> WHAT YOU HAVE TO DO:
Reproduce every line of text in the entries below word for word, leaving out the pictures.

┌──

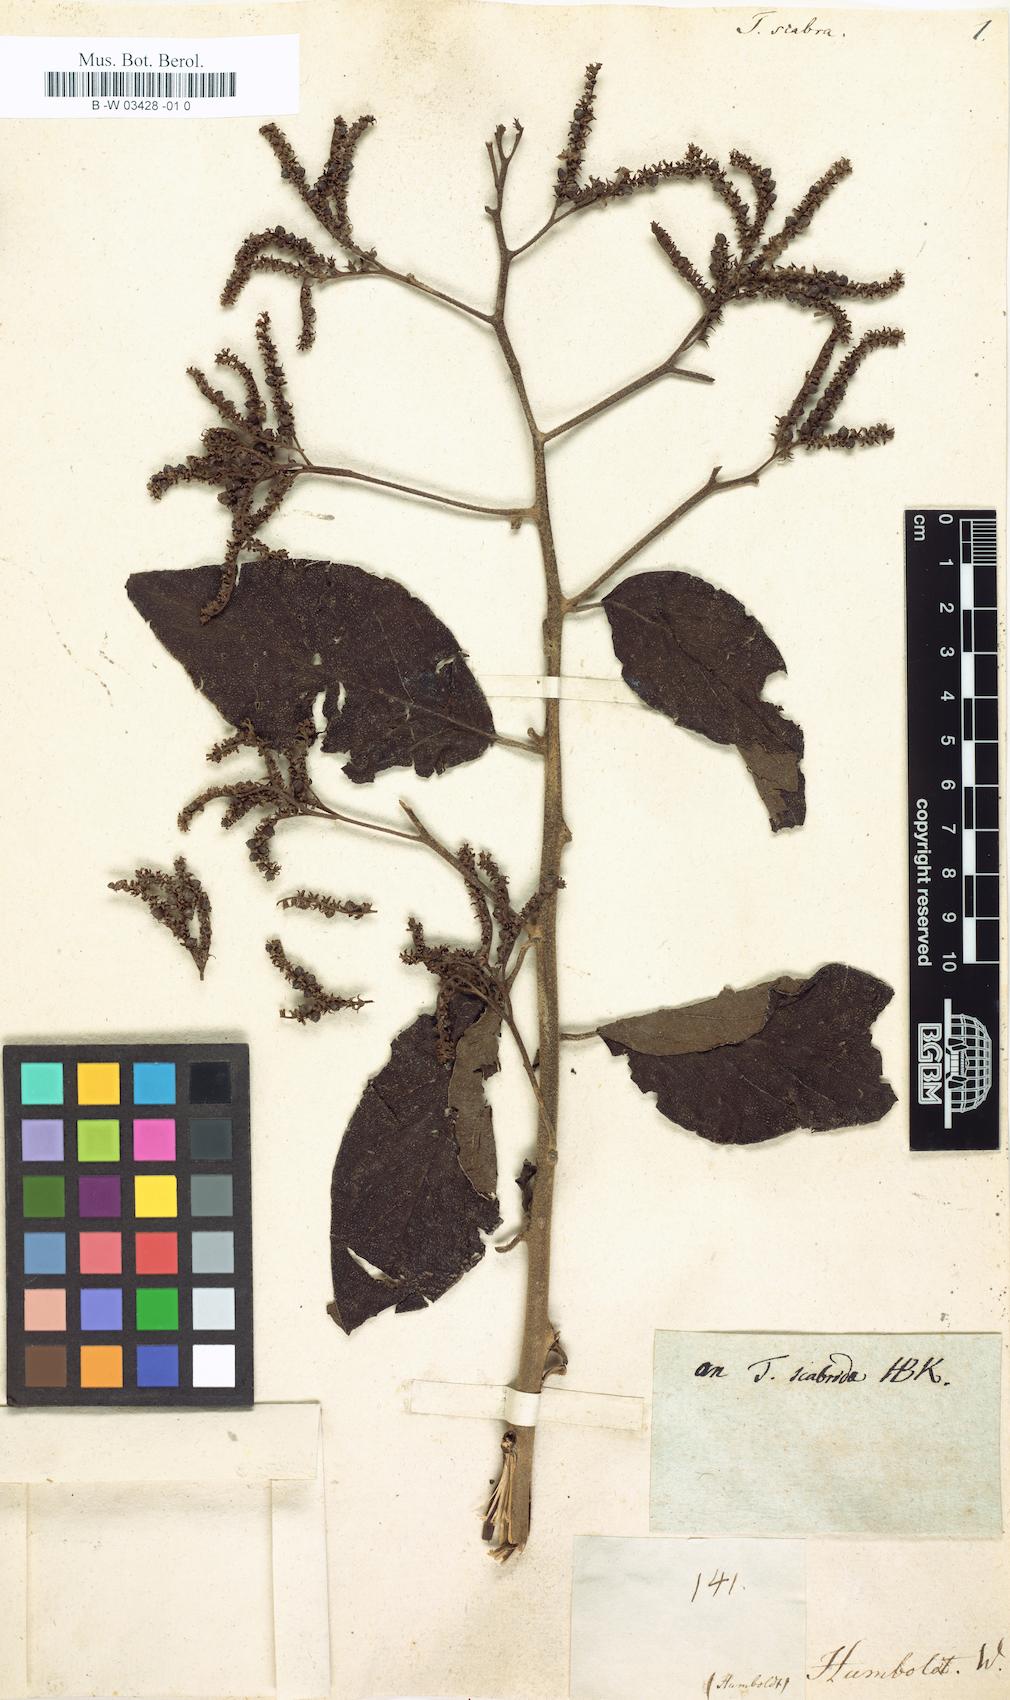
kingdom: Plantae
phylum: Tracheophyta
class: Magnoliopsida
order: Boraginales
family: Heliotropiaceae
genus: Heliotropium
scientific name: Heliotropium lamarckii
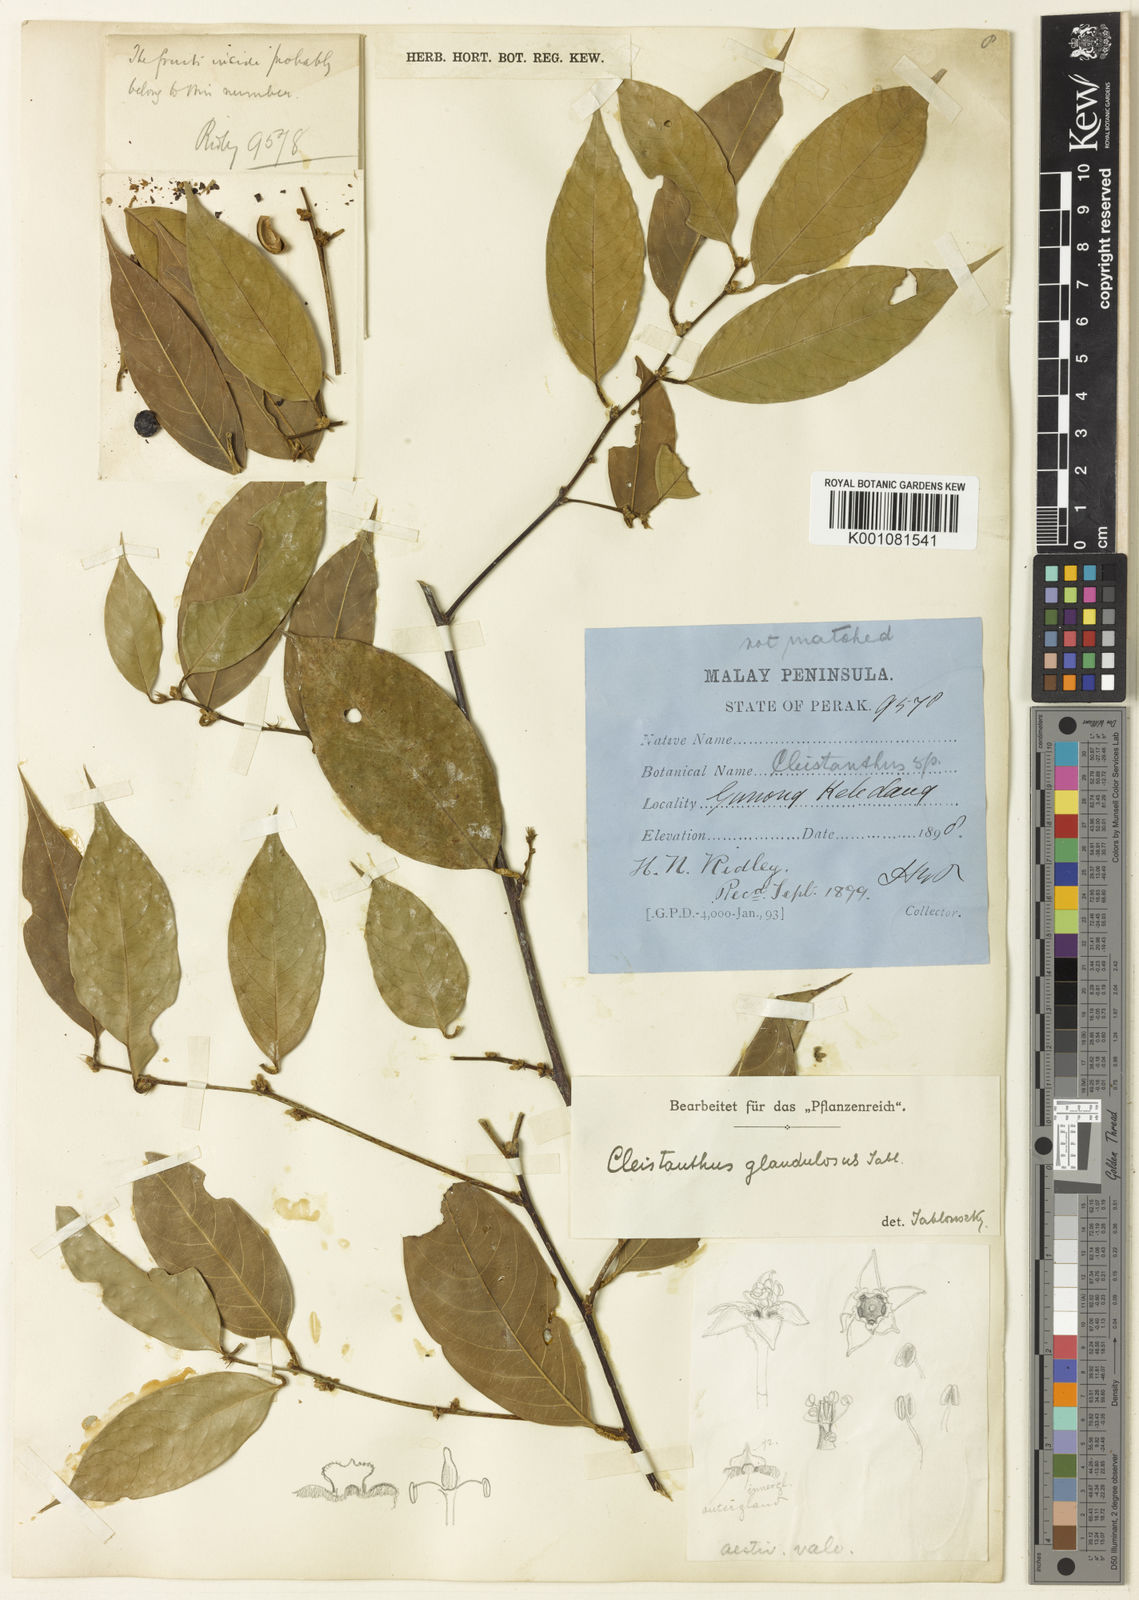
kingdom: Plantae
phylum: Tracheophyta
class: Magnoliopsida
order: Malpighiales
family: Phyllanthaceae
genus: Cleistanthus
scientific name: Cleistanthus glandulosus
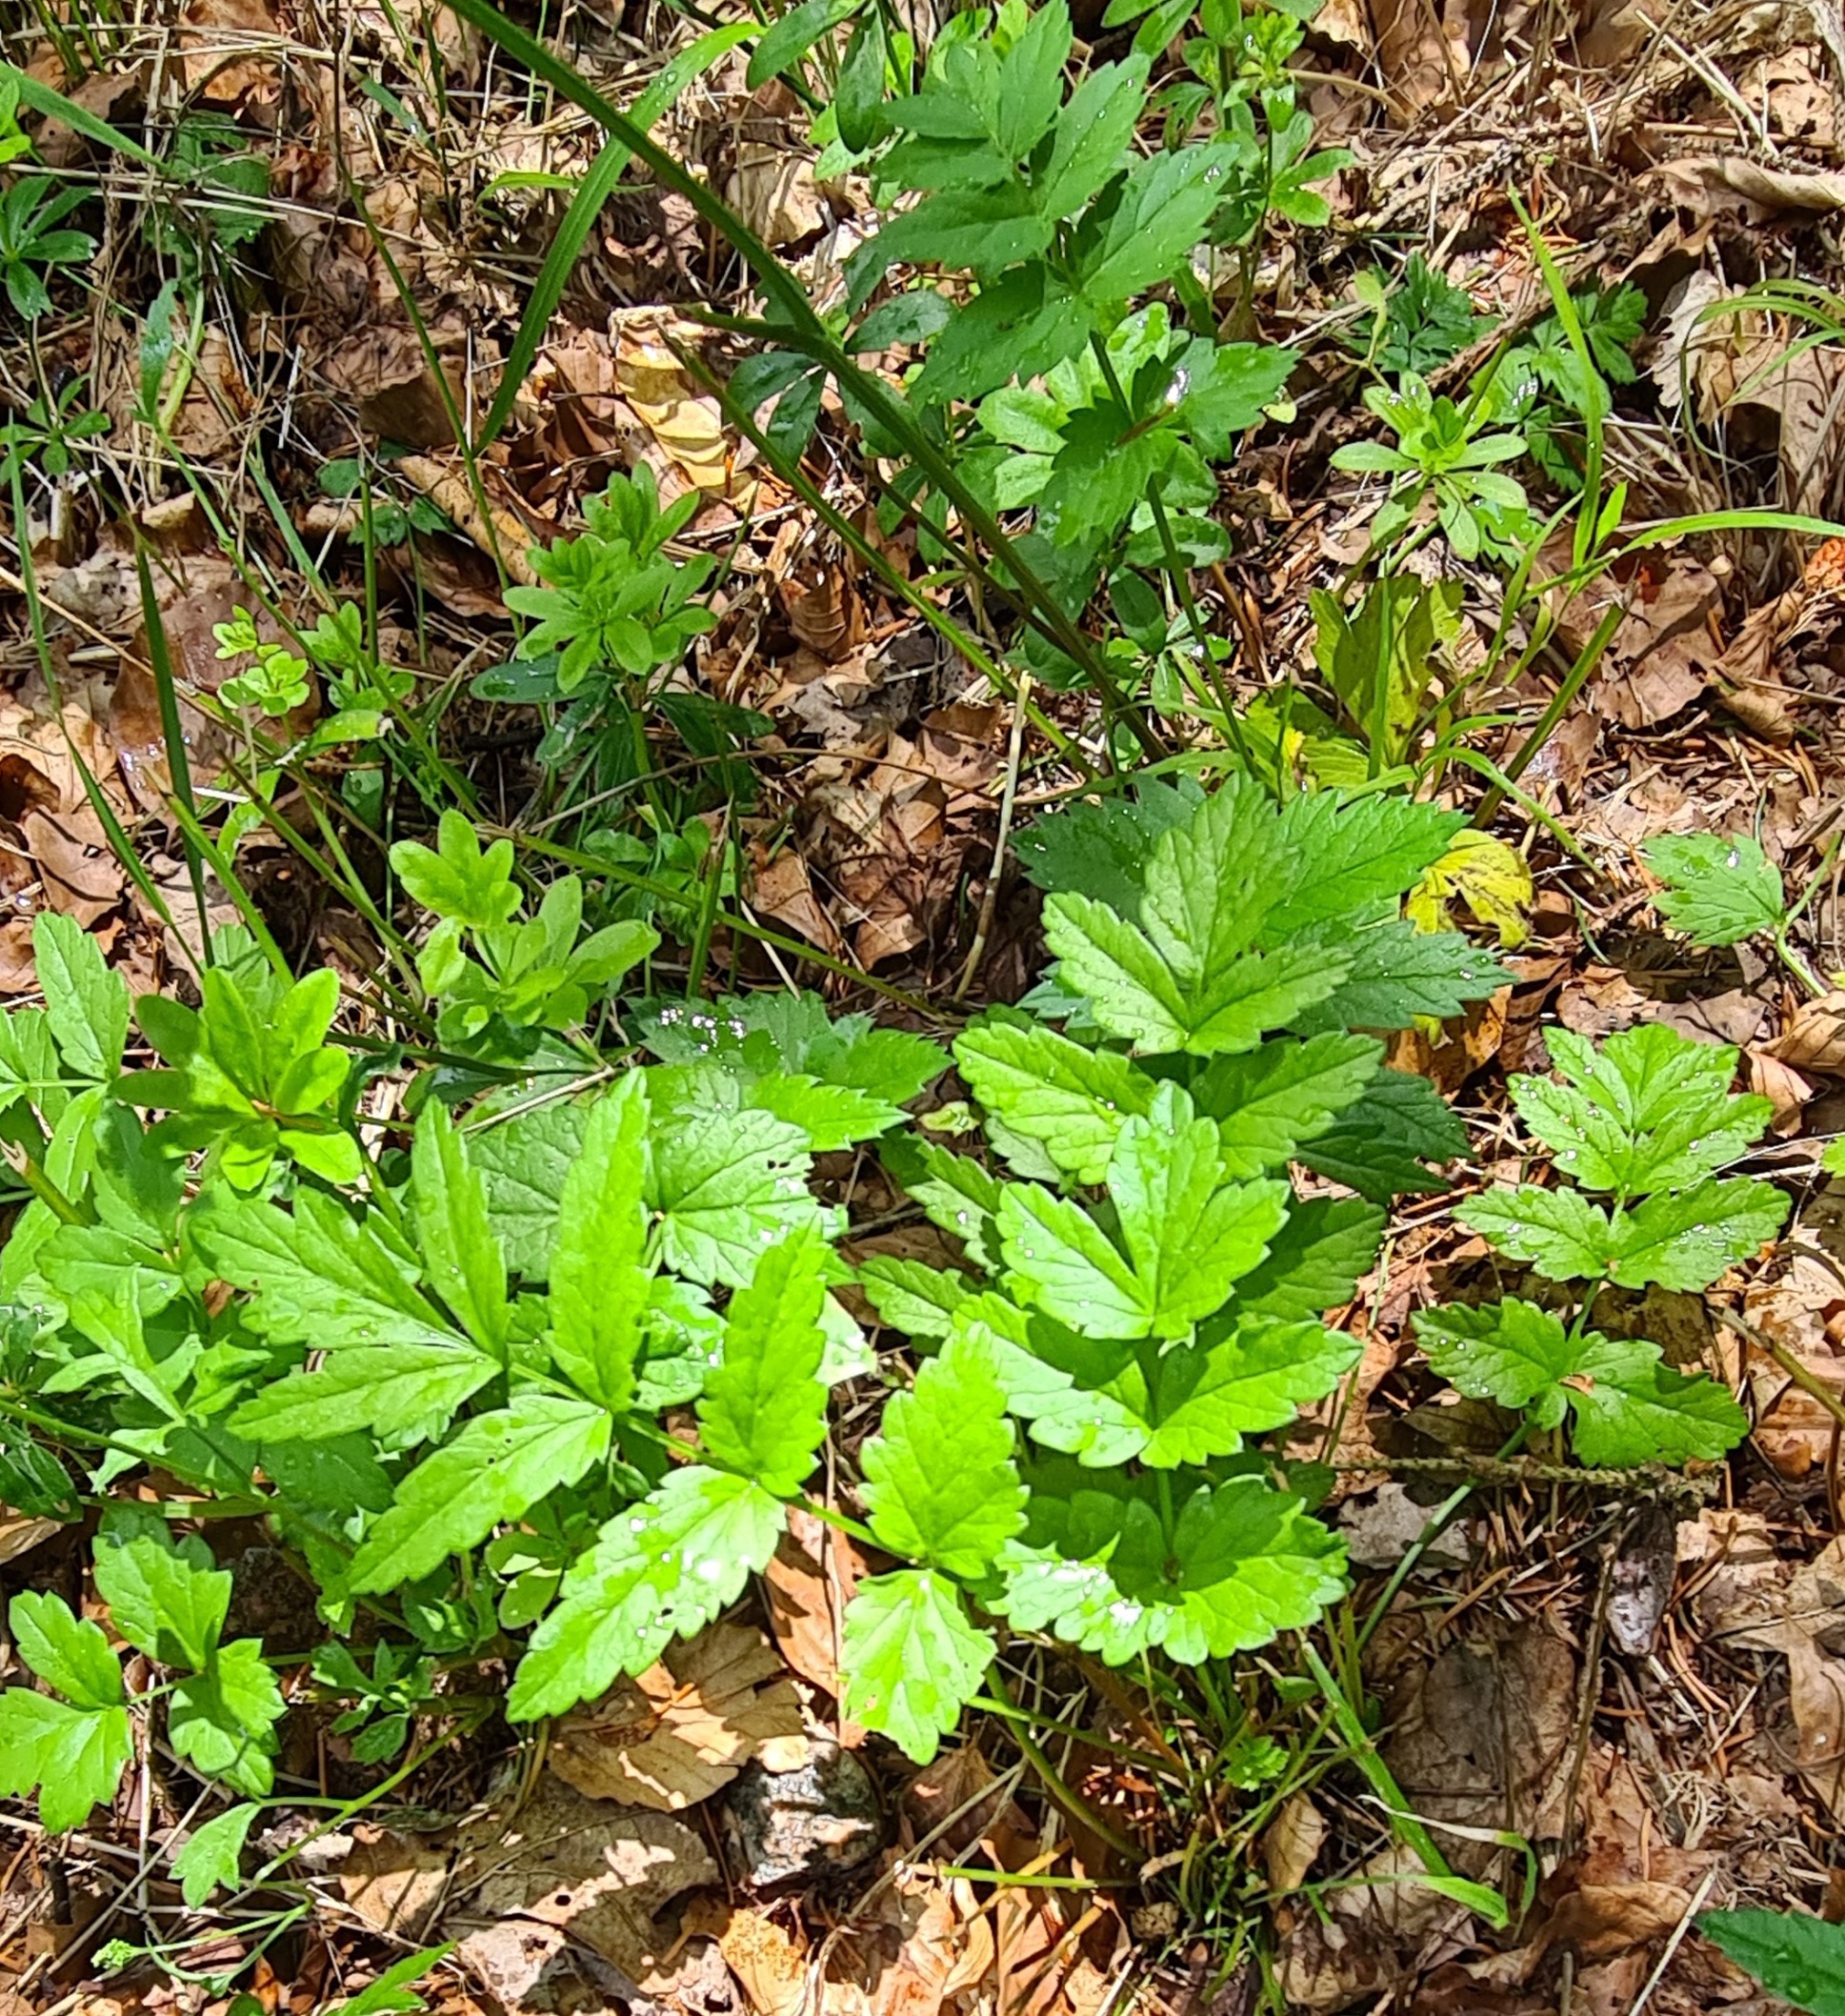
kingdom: Plantae
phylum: Tracheophyta
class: Magnoliopsida
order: Apiales
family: Apiaceae
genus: Pimpinella
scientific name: Pimpinella major
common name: Stor pimpinelle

└──

> RESPONSE TO THIS TASK:
kingdom: Plantae
phylum: Tracheophyta
class: Magnoliopsida
order: Boraginales
family: Heliotropiaceae
genus: Heliotropium
scientific name: Heliotropium lamarckii
kingdom: Plantae
phylum: Tracheophyta
class: Magnoliopsida
order: Malpighiales
family: Phyllanthaceae
genus: Cleistanthus
scientific name: Cleistanthus glandulosus
kingdom: Plantae
phylum: Tracheophyta
class: Magnoliopsida
order: Apiales
family: Apiaceae
genus: Pimpinella
scientific name: Pimpinella major
common name: Stor pimpinelle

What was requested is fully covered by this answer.